A large majority of American Jews feels affection for Israel, and is concerned for its safety, and understands the role it plays as a home of last resort for endangered brethren around the world. But very few American Jews, in my experience, believe they will ever need to make use of the Israeli lifeboat. The American Jewish community faces enormous challenges, but these mainly have to do with assimilation, and with maintaining cultural identity and religious commitment. To be sure, anti-Semitism exists in the United States—and in my experience, some European Jewish leaders are quite ready to furnish examples to anyone suggesting that European Jews might be better off in America. According to the latest FBI statistics, from 2013, Jews are by far the most-frequent victims of religiously motivated hate crimes in America. But this is still anti-Semitism on the margins. A recent Pew poll found that Jews are also the most warmly regarded religious group in America.

...

Yet Israel’s future as a Jewish haven is an open question.

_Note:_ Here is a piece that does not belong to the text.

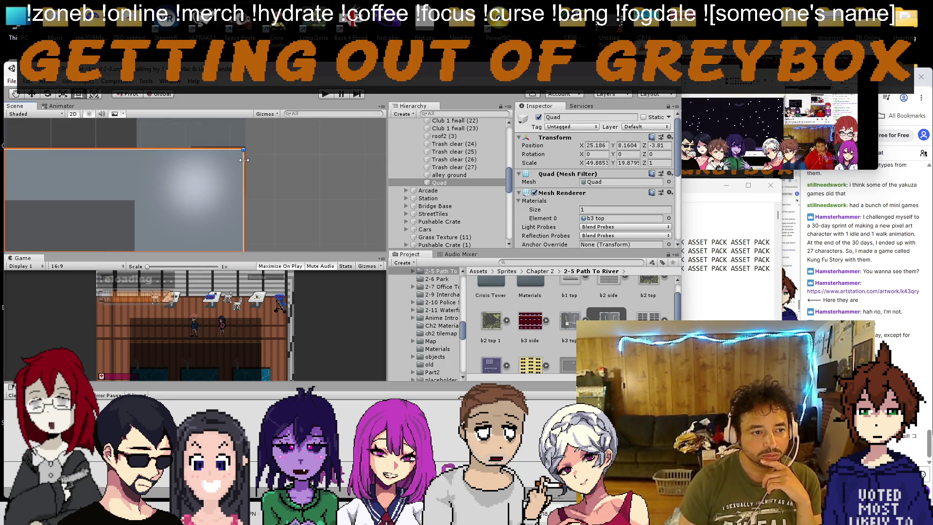
pyautogui.scroll(-5, 193, 156)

Alain Finkielkraut, the French philosopher who is a harsh critic of his country’s management of the jihadist threat, is also a strong critic of current Israeli policy. “It is an irony of history that people who move to Israel as Jews might be moving to a state that in the next decades becomes a binational state with a Jewish minority, because of the occupation of the West Bank and the settlements,” he told me when we talked in Paris in January. “Moving from France to escape the attacks of Arabs to a country that will not be Jewish does not make a lot of sense.”


Behind the Aegis

(53,994 posts)
17. I thought this looked familiar.
Mon Mar 30, 2015, 12:45 AM
Mar 2015

Some else posted this. It took a bit of time to read it because it is long. It is a real issue which needs to be addressed in a way which seeks justice and freedom from fear and bigotry. Anti-Semitism never left Europe or really went away in a great, significant way, it simply took a nap. There are those who want to dismiss it, usually pontificating on "others" and saying how "anti-Semitism is bad, but..." (usually something about Israel or another minority group or Israelis/Jews are moving to Germany). On the flip side, there are those claiming, fearing we are seeing Europe gearing up for the next Holocaust. Both sides are completely off base, usually for very different reasons.

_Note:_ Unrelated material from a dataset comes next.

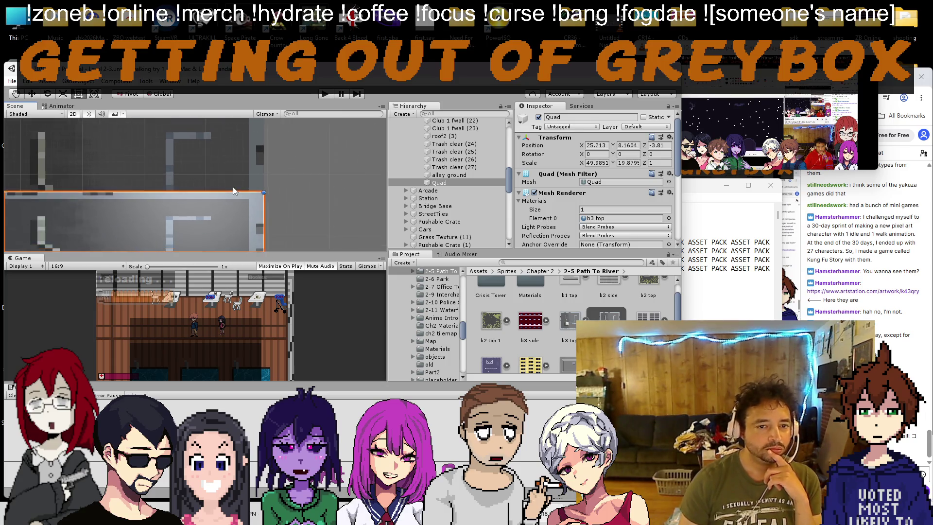
pyautogui.scroll(-3, 554, 229)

Personally, I believe it will get worse. How bad? I don't know. There may be a lull here and there, but eventually we will likely see something big, which people will be unable to deny, except for the CT'ists who will claim it is a "false flag" by Israel or Jews. The history of anti-Semitism is too entrenched to ignore or 'poo-poo' away. It would be similar to someone saying racism in our country has "it's moments" but really things "just aren't that bad". It completely ignores the reality of facts on the ground, as well as the well-established history here.